The Wellcome Trust is one of the most valuable organisations in Open Access. It’s blazed a trail of clarity through the Open Access jungle. Very simply:
- WT require their grantees to publish Gold CC-BY Open Access
- They provide money to make sure it happens.
- They have a clear transparent record of they spend.
It’s a model that all funders should emulate.
So, yesterday, Robert Kiley announced a spreadsheet of Open Access spending. A heroic effort. Every paper is listed with the publisher, the title and the details. Here’s an excellent review: http://epriego.wordpress.com/2014/03/20/wellcome-trust-apcs-towards-an-open-access-serials-crisis/ . Cameron Neylon has tidied up the spreadsheet
Neylon, Cameron (2014): Wellcome Trust Article Processing Charges by Article 2012/13. figshare.
http://dx.doi.org/10.6084/m9.figshare.964812
and some of the OKFN have also contributed volunteer labour.
What follows is not contrived. I really did pick the first article in the spread sheet.
So I go to the first record (PMC ID, Publisher, Journal, Title, APC paid by Wellcome)
“PMC3378987, Elsevier, Academy of Nutrition and Dietetics, “Parent support and parent mediated behaviours are associated with children’s sugary beverage consumption”, £2,379.54
I put the title into Google (most people do this rather than using publisher searches) and get: http://www.andjrnl.org/article/PIIS2212267211019447/fulltext
Let’s zoom in:
How strange … I thought this was a list of Open Access papers. That you didn’t have to pay for.
Since I haven’t got the contract between WT and Elsevier I shan’t cast any aspersions. Maybe Wellcome got the details wrong?
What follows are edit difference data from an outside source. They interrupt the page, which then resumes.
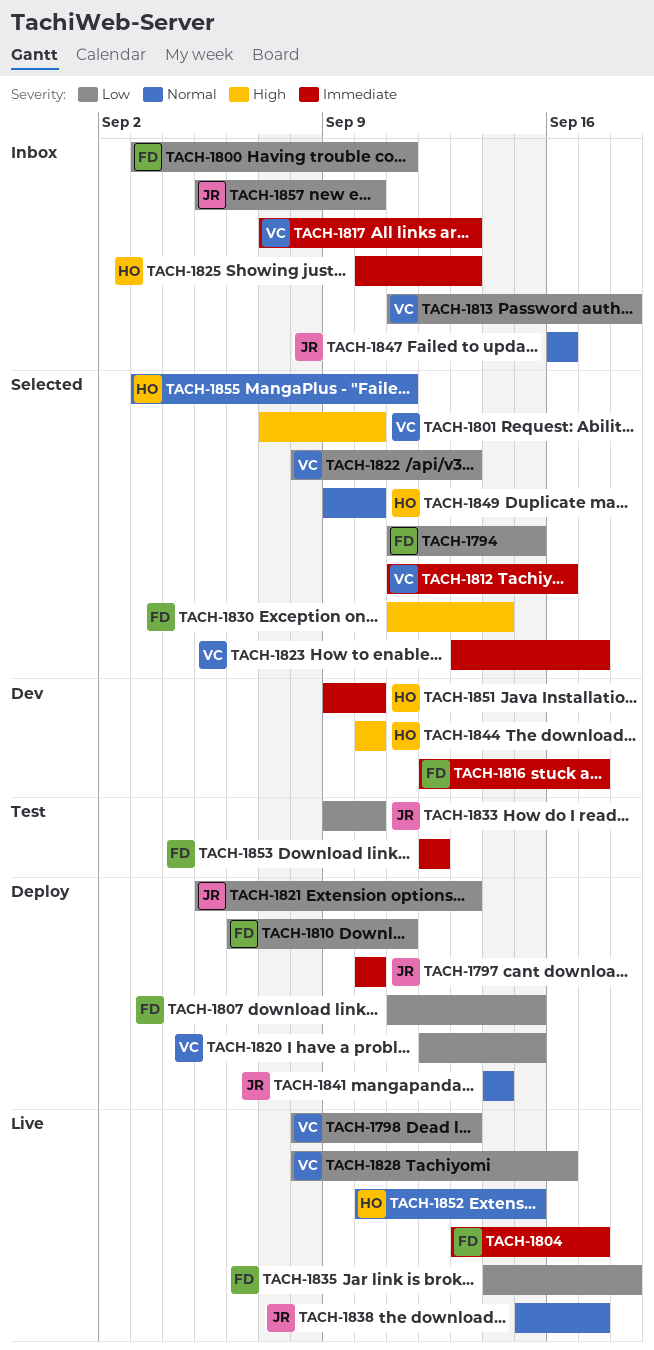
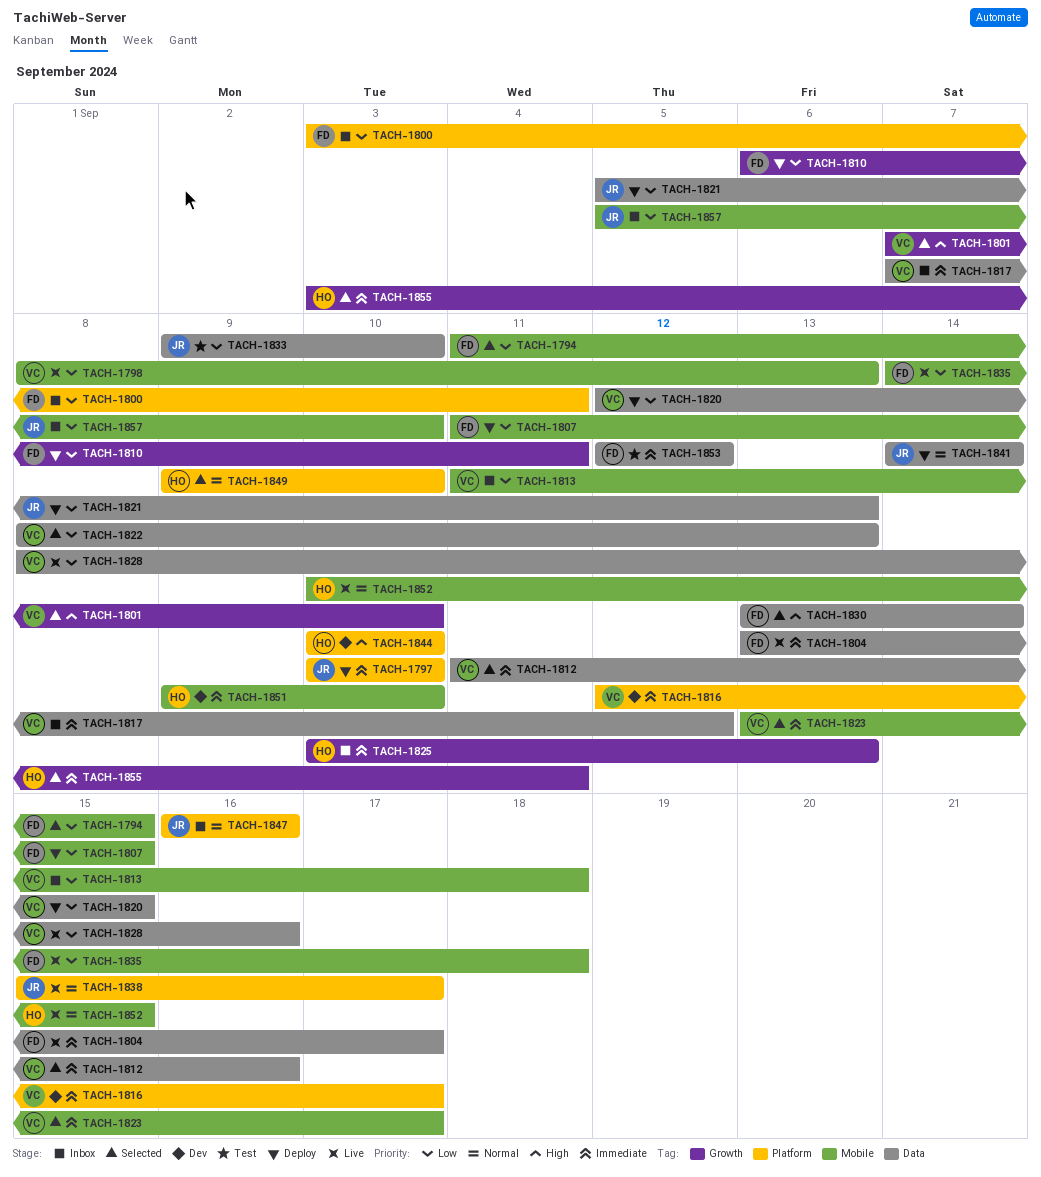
TACH-1816, owner: FD -> VC
TACH-1817, due: Sep 13 -> Sep 12
TACH-1830, start: Sep 11 -> Sep 13
TACH-1855, priority: Normal -> Immediate

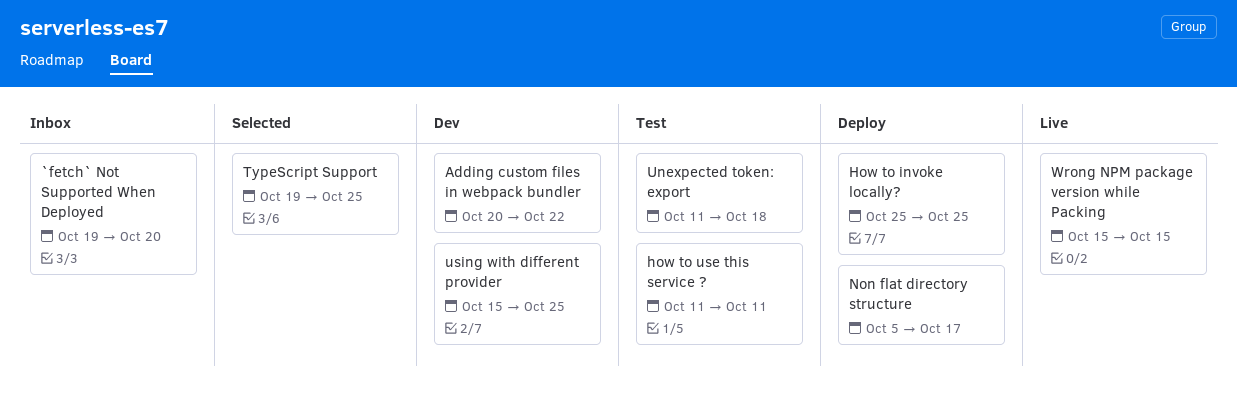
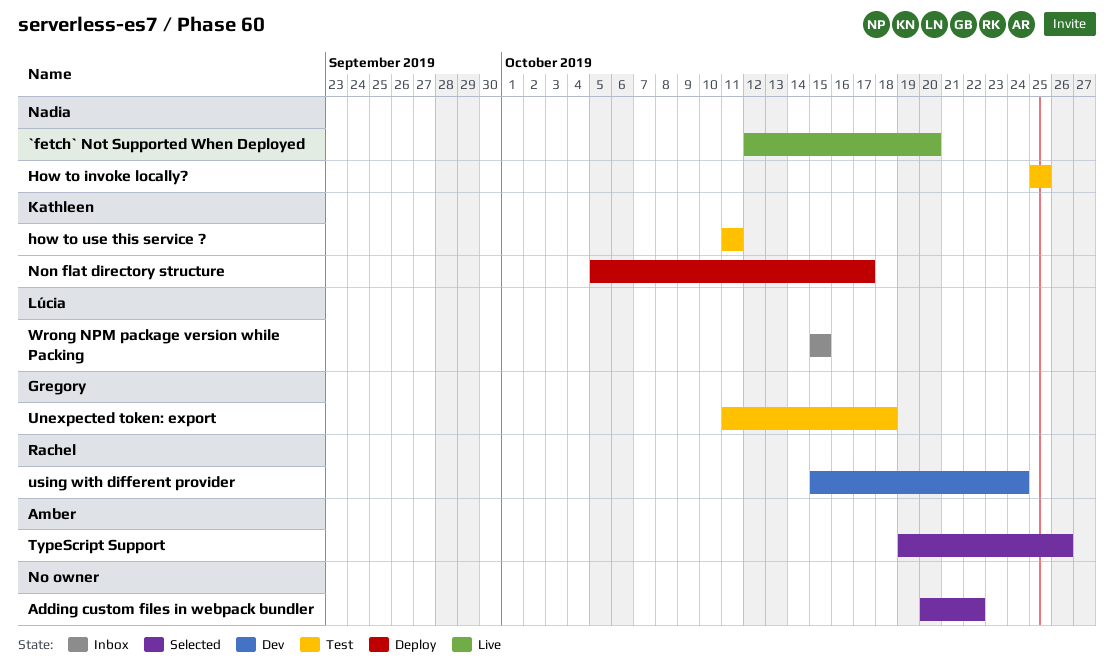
`fetch` Not Supported When Deployed, status: Inbox -> Live
`fetch` Not Supported When Deployed, start: Oct 19 -> Oct 12
Adding custom files in webpack bundler, status: Dev -> Selected
How to invoke locally?, status: Deploy -> Test
TypeScript Support, due: Oct 25 -> Oct 26
using with different provider, due: Oct 25 -> Oct 24
Wrong NPM package version while Packing, status: Live -> Inbox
Maybe they are happy for Elsevier to charge for Open Access?
Or, just possibly, Elsevier have got some explaining to do.
UPDATE: Jan Velterop has tweeted that it’s available at http://www.sciencedirect.com/science/article/pii/S2212267211019447 as “Open Access funded by Wellcome Trust”. Of course it’s claimed by Elsevier as :”Copyright © 2012 Academy of Nutrition and Dietetics. Published by Elsevier Inc. All rights reserved.”.
So Robert Kiley thought he was paying for everyone to be able to read the article in the journal. He wasn’t. He was paying for the article to be put behind an Elsevier paywall.
So I invite the “Director of Access and Policy” at Elsevier to explain. And it’s NOT satisfactory to say “Oh you can get it for free at Science Direct”. Most people will look in the journal. And many haven’t a clue about ScienceDirect.